*** Entries supplied Section Begins ***

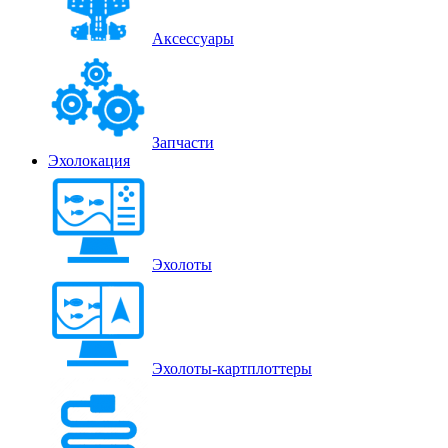
Аксессуары
Запчасти
Эхолокация
Эхолоты
Эхолоты-картплоттеры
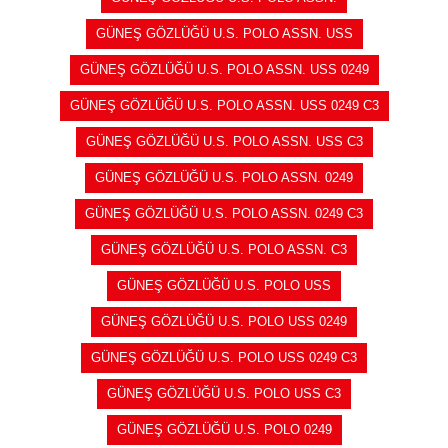
GÜNEŞ GÖZLÜĞÜ U.S. POLO ASSN. USS
GÜNEŞ GÖZLÜĞÜ U.S. POLO ASSN. USS 0249
GÜNEŞ GÖZLÜĞÜ U.S. POLO ASSN. USS 0249 C3
GÜNEŞ GÖZLÜĞÜ U.S. POLO ASSN. USS C3
GÜNEŞ GÖZLÜĞÜ U.S. POLO ASSN. 0249
GÜNEŞ GÖZLÜĞÜ U.S. POLO ASSN. 0249 C3
GÜNEŞ GÖZLÜĞÜ U.S. POLO ASSN. C3
GÜNEŞ GÖZLÜĞÜ U.S. POLO USS
GÜNEŞ GÖZLÜĞÜ U.S. POLO USS 0249
GÜNEŞ GÖZLÜĞÜ U.S. POLO USS 0249 C3
GÜNEŞ GÖZLÜĞÜ U.S. POLO USS C3
GÜNEŞ GÖZLÜĞÜ U.S. POLO 0249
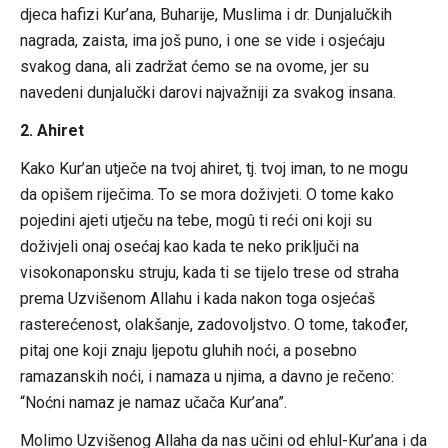
djeca hafizi Kur’ana, Buharije, Muslima i dr. Dunjalučkih
nagrada, zaista, ima još puno, i one se vide i osjećaju
svakog dana, ali zadržat ćemo se na ovome, jer su
navedeni dunjalučki darovi najvažniji za svakog insana.
2. Ahiret
Kako Kur’an utječe na tvoj ahiret, tj. tvoj iman, to ne mogu
da opišem riječima. To se mora doživjeti. O tome kako
pojedini ajeti utječu na tebe, mogû ti reći oni koji su
doživjeli onaj osećaj kao kada te neko priključi na
visokonaponsku struju, kada ti se tijelo trese od straha
prema Uzvišenom Allahu i kada nakon toga osjećaš
rasterećenost, olakšanje, zadovoljstvo. O tome, također,
pitaj one koji znaju ljepotu gluhih noći, a posebno
ramazanskih noći, i namaza u njima, a davno je rečeno:
“Noćni namaz je namaz učača Kur’ana”.
Molimo Uzvišenog Allaha da nas učini od ehlul-Kur’ana i da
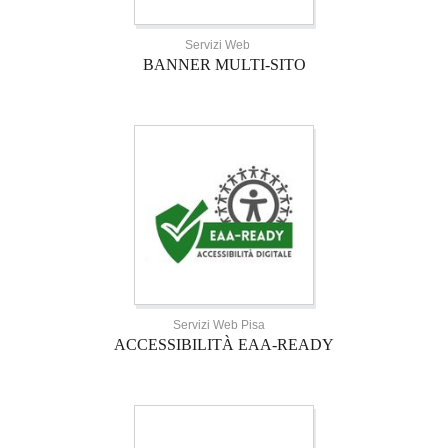
Servizi Web
BANNER MULTI-SITO
Servizi Web Pisa
ACCESSIBILITÀ EAA-READY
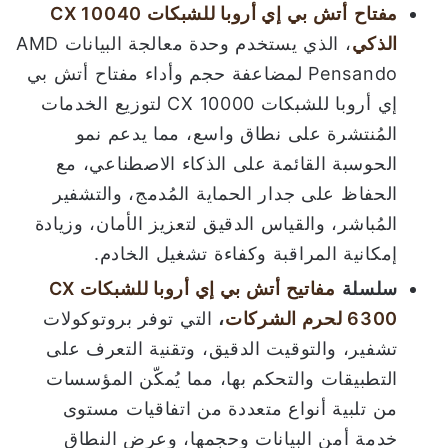
مفتاح
أتش بي إي أروبا للشبكات
CX 10040
الذكي
، الذي يستخدم وحدة معالجة البيانات AMD
Pensando لمضاعفة حجم وأداء مفتاح أتش بي
إي أروبا للشبكات CX 10000 لتوزيع الخدمات
المُنتشرة على نطاق واسع، مما يدعم نمو
الحوسبة القائمة على الذكاء الاصطناعي، مع
الحفاظ على جدار الحماية المُدمج، والتشفير
المُباشر، والقياس الدقيق لتعزيز الأمان، وزيادة
إمكانية المراقبة وكفاءة تشغيل الخادم.
سلسلة
مفاتيح أتش بي إي أروبا للشبكات
CX
6300
لحرم الشركات
،
التي توفر بروتوكولات
تشفير، والتوقيت الدقيق، وتقنية التعرف على
التطبيقات والتحكم بها، مما يُمكّن المؤسسات
من تلبية أنواع متعددة من اتفاقيات مستوى
خدمة أمن البيانات وحجمها، وعرض النطاق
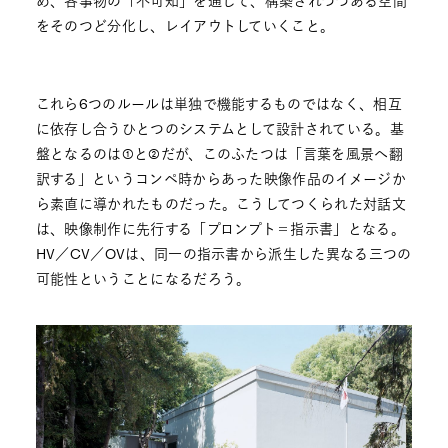
め、各事物の「不可知」を通じて、構築されつつある空間
をそのつど分化し、レイアウトしていくこと。
これら6つのルールは単独で機能するものではなく、相互
に依存し合うひとつのシステムとして設計されている。基
盤となるのは①と②だが、このふたつは「言葉を風景へ翻
訳する」というコンペ時からあった映像作品のイメージか
ら素直に導かれたものだった。こうしてつくられた対話文
は、映像制作に先行する「プロンプト＝指示書」となる。
HV／CV／OVは、同一の指示書から派生した異なる三つの
可能性ということになるだろう。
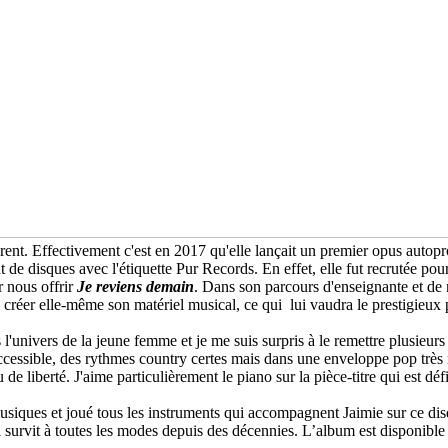
nt. Effectivement c'est en 2017 qu'elle lançait un premier opus autopro
 de disques avec l'étiquette Pur Records. En effet, elle fut recrutée pour
r nous offrir
Je reviens demain
. Dans son parcours d'enseignante et de m
de créer elle-même son matériel musical, ce qui lui vaudra le prestigieu
l'univers de la jeune femme et je me suis surpris à le remettre plusieur
cessible, des rythmes country certes mais dans une enveloppe pop très ri
e liberté. J'aime particulièrement le piano sur la pièce-titre qui est dé
musiques et joué tous les instruments qui accompagnent Jaimie sur ce d
survit à toutes les modes depuis des décennies. L’album est disponible 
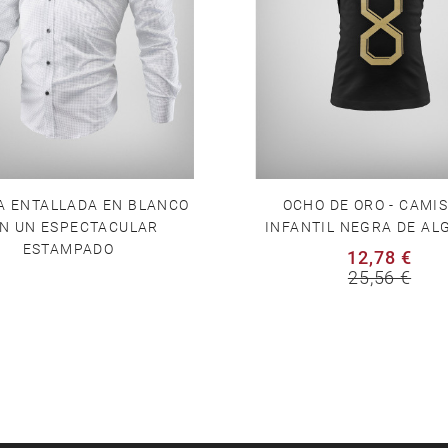
A ENTALLADA EN BLANCO
OCHO DE ORO - CAMI
N UN ESPECTACULAR
INFANTIL NEGRA DE A
ESTAMPADO
12,78 €
25,56 €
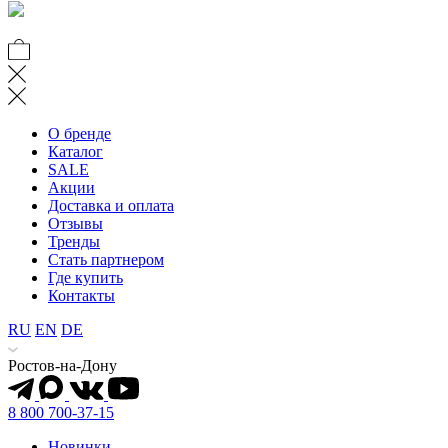
О бренде
Каталог
SALE
Акции
Доставка и оплата
Отзывы
Тренды
Стать партнером
Где купить
Контакты
RU
EN
DE
Ростов-на-Дону
8 800 700-37-15
Новинки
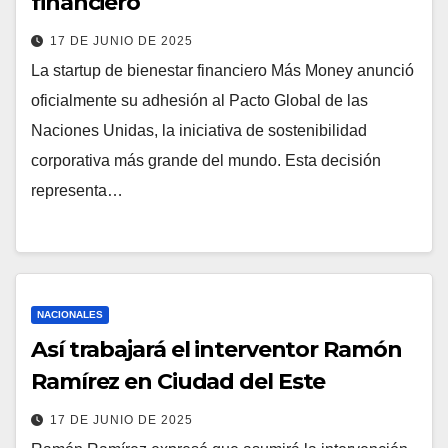
financiero
17 DE JUNIO DE 2025
La startup de bienestar financiero Más Money anunció
oficialmente su adhesión al Pacto Global de las
Naciones Unidas, la iniciativa de sostenibilidad
corporativa más grande del mundo. Esta decisión
representa…
NACIONALES
Así trabajará el interventor Ramón
Ramírez en Ciudad del Este
17 DE JUNIO DE 2025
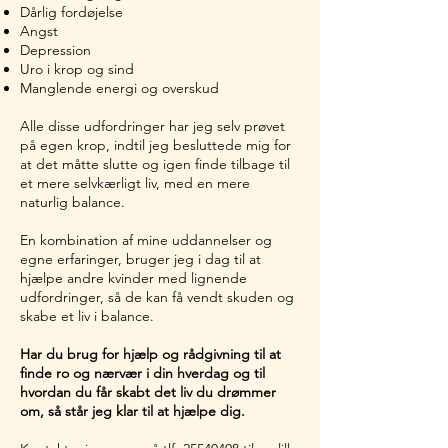
Dårlig fordøjelse
Angst
Depression
Uro i krop og sind
Manglende energi og overskud
Alle disse udfordringer har jeg selv prøvet
på egen krop, indtil jeg besluttede mig for
at det måtte slutte og igen finde tilbage til
et mere selvkærligt liv, med en mere
naturlig balance.
En kombination af mine uddannelser og
egne erfaringer, bruger jeg i dag til at
hjælpe andre kvinder med lignende
udfordringer, så de kan få vendt skuden og
skabe et liv i balance.
Har du brug for hjælp og rådgivning til at
finde ro og nærvær i din hverdag og
til
hvordan du får skabt det liv du drømmer
om, så står jeg klar til at hjælpe dig.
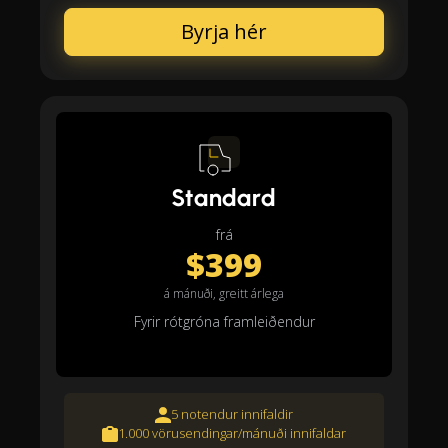
Byrja hér
Standard
frá
$399
á mánuði, greitt árlega
Fyrir rótgróna framleiðendur
5 notendur innifaldir
1.000 vörusendingar/mánuði innifaldar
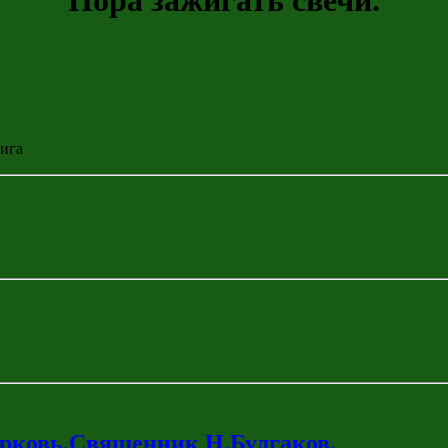
Пора зажигать свечи.
нига
церковь.Священник Н.Булгаков.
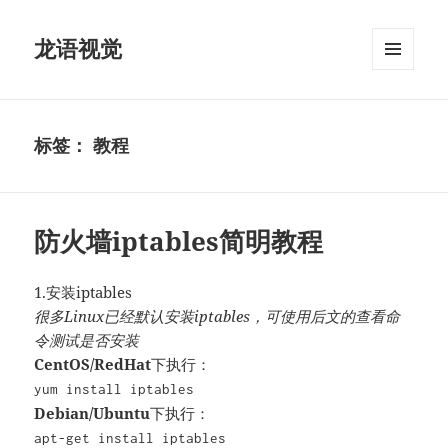
龙语视觉
菜单和
挂件
标签：
教程
防火墙iptables简明教程
1.安装iptables
很多Linux已经默认安装iptables，可使用后文的查看命
令测试是否安装
CentOS/RedHat
下执行：
yum install iptables
Debian/Ubuntu
下执行：
apt-get install iptables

*** Entries supplied Section Ends ***

Exercise:
Output the data above exactly, excluding images.

Exercise answer:
Аксессуары
Запчасти
Эхолокация
Эхолоты
Эхолоты-картплоттеры
GÜNEŞ GÖZLÜĞÜ U.S. POLO ASSN. USS
GÜNEŞ GÖZLÜĞÜ U.S. POLO ASSN. USS 0249
GÜNEŞ GÖZLÜĞÜ U.S. POLO ASSN. USS 0249 C3
GÜNEŞ GÖZLÜĞÜ U.S. POLO ASSN. USS C3
GÜNEŞ GÖZLÜĞÜ U.S. POLO ASSN. 0249
GÜNEŞ GÖZLÜĞÜ U.S. POLO ASSN. 0249 C3
GÜNEŞ GÖZLÜĞÜ U.S. POLO ASSN. C3
GÜNEŞ GÖZLÜĞÜ U.S. POLO USS
GÜNEŞ GÖZLÜĞÜ U.S. POLO USS 0249
GÜNEŞ GÖZLÜĞÜ U.S. POLO USS 0249 C3
GÜNEŞ GÖZLÜĞÜ U.S. POLO USS C3
GÜNEŞ GÖZLÜĞÜ U.S. POLO 0249
djeca hafizi Kur’ana, Buharije, Muslima i dr. Dunjalučkih
nagrada, zaista, ima još puno, i one se vide i osjećaju
svakog dana, ali zadržat ćemo se na ovome, jer su
navedeni dunjalučki darovi najvažniji za svakog insana.
2. Ahiret
Kako Kur’an utječe na tvoj ahiret, tj. tvoj iman, to ne mogu
da opišem riječima. To se mora doživjeti. O tome kako
pojedini ajeti utječu na tebe, mogû ti reći oni koji su
doživjeli onaj osećaj kao kada te neko priključi na
visokonaponsku struju, kada ti se tijelo trese od straha
prema Uzvišenom Allahu i kada nakon toga osjećaš
rasterećenost, olakšanje, zadovoljstvo. O tome, također,
pitaj one koji znaju ljepotu gluhih noći, a posebno
ramazanskih noći, i namaza u njima, a davno je rečeno:
“Noćni namaz je namaz učača Kur’ana”.
Molimo Uzvišenog Allaha da nas učini od ehlul-Kur’ana i da
Servizi Web
BANNER MULTI-SITO
Servizi Web Pisa
ACCESSIBILITÀ EAA-READY
مفتاح
أتش بي إي أروبا للشبكات
CX 10040
الذكي
، الذي يستخدم وحدة معالجة البيانات AMD
Pensando لمضاعفة حجم وأداء مفتاح أتش بي
إي أروبا للشبكات CX 10000 لتوزيع الخدمات
المُنتشرة على نطاق واسع، مما يدعم نمو
الحوسبة القائمة على الذكاء الاصطناعي، مع
الحفاظ على جدار الحماية المُدمج، والتشفير
المُباشر، والقياس الدقيق لتعزيز الأمان، وزيادة
إمكانية المراقبة وكفاءة تشغيل الخادم.
سلسلة
مفاتيح أتش بي إي أروبا للشبكات
CX
6300
لحرم الشركات
،
التي توفر بروتوكولات
تشفير، والتوقيت الدقيق، وتقنية التعرف على
التطبيقات والتحكم بها، مما يُمكّن المؤسسات
من تلبية أنواع متعددة من اتفاقيات مستوى
خدمة أمن البيانات وحجمها، وعرض النطاق
め、各事物の「不可知」を通じて、構築されつつある空間
をそのつど分化し、レイアウトしていくこと。
これら6つのルールは単独で機能するものではなく、相互
に依存し合うひとつのシステムとして設計されている。基
盤となるのは①と②だが、このふたつは「言葉を風景へ翻
訳する」というコンペ時からあった映像作品のイメージか
ら素直に導かれたものだった。こうしてつくられた対話文
は、映像制作に先行する「プロンプト＝指示書」となる。
HV／CV／OVは、同一の指示書から派生した異なる三つの
可能性ということになるだろう。
nt. Effectivement c'est en 2017 qu'elle lançait un premier opus autopro
 de disques avec l'étiquette Pur Records. En effet, elle fut recrutée pour
r nous offrir
Je reviens demain
. Dans son parcours d'enseignante et de m
de créer elle-même son matériel musical, ce qui lui vaudra le prestigieu
l'univers de la jeune femme et je me suis surpris à le remettre plusieur
cessible, des rythmes country certes mais dans une enveloppe pop très ri
e liberté. J'aime particulièrement le piano sur la pièce-titre qui est dé
musiques et joué tous les instruments qui accompagnent Jaimie sur ce d
survit à toutes les modes depuis des décennies. L’album est disponible 
A ENTALLADA EN BLANCO
OCHO DE ORO - CAMI
N UN ESPECTACULAR
INFANTIL NEGRA DE A
ESTAMPADO
12,78 €
25,56 €
О бренде
Каталог
SALE
Акции
Доставка и оплата
Отзывы
Тренды
Стать партнером
Где купить
Контакты
RU
EN
DE
Ростов-на-Дону
8 800 700-37-15
Новинки
financiero
17 DE JUNIO DE 2025
La startup de bienestar financiero Más Money anunció
oficialmente su adhesión al Pacto Global de las
Naciones Unidas, la iniciativa de sostenibilidad
corporativa más grande del mundo. Esta decisión
representa…
NACIONALES
Así trabajará el interventor Ramón
Ramírez en Ciudad del Este
17 DE JUNIO DE 2025
Dårlig fordøjelse
Angst
Depression
Uro i krop og sind
Manglende energi og overskud
Alle disse udfordringer har jeg selv prøvet
på egen krop, indtil jeg besluttede mig for
at det måtte slutte og igen finde tilbage til
et mere selvkærligt liv, med en mere
naturlig balance.
En kombination af mine uddannelser og
egne erfaringer, bruger jeg i dag til at
hjælpe andre kvinder med lignende
udfordringer, så de kan få vendt skuden og
skabe et liv i balance.
Har du brug for hjælp og rådgivning til at
finde ro og nærvær i din hverdag og
til
hvordan du får skabt det liv du drømmer
om, så står jeg klar til at hjælpe dig.
Byrja hér
Standard
frá
$399
á mánuði, greitt árlega
Fyrir rótgróna framleiðendur
5 notendur innifaldir
1.000 vörusendingar/mánuði innifaldar
Пора зажигать свечи.
нига
церковь.Священник Н.Булгаков.
龙语视觉
菜单和
挂件
标签：
教程
防火墙iptables简明教程
1.安装iptables
很多Linux已经默认安装iptables，可使用后文的查看命
令测试是否安装
CentOS/RedHat
下执行：
yum install iptables
Debian/Ubuntu
下执行：
apt-get install iptables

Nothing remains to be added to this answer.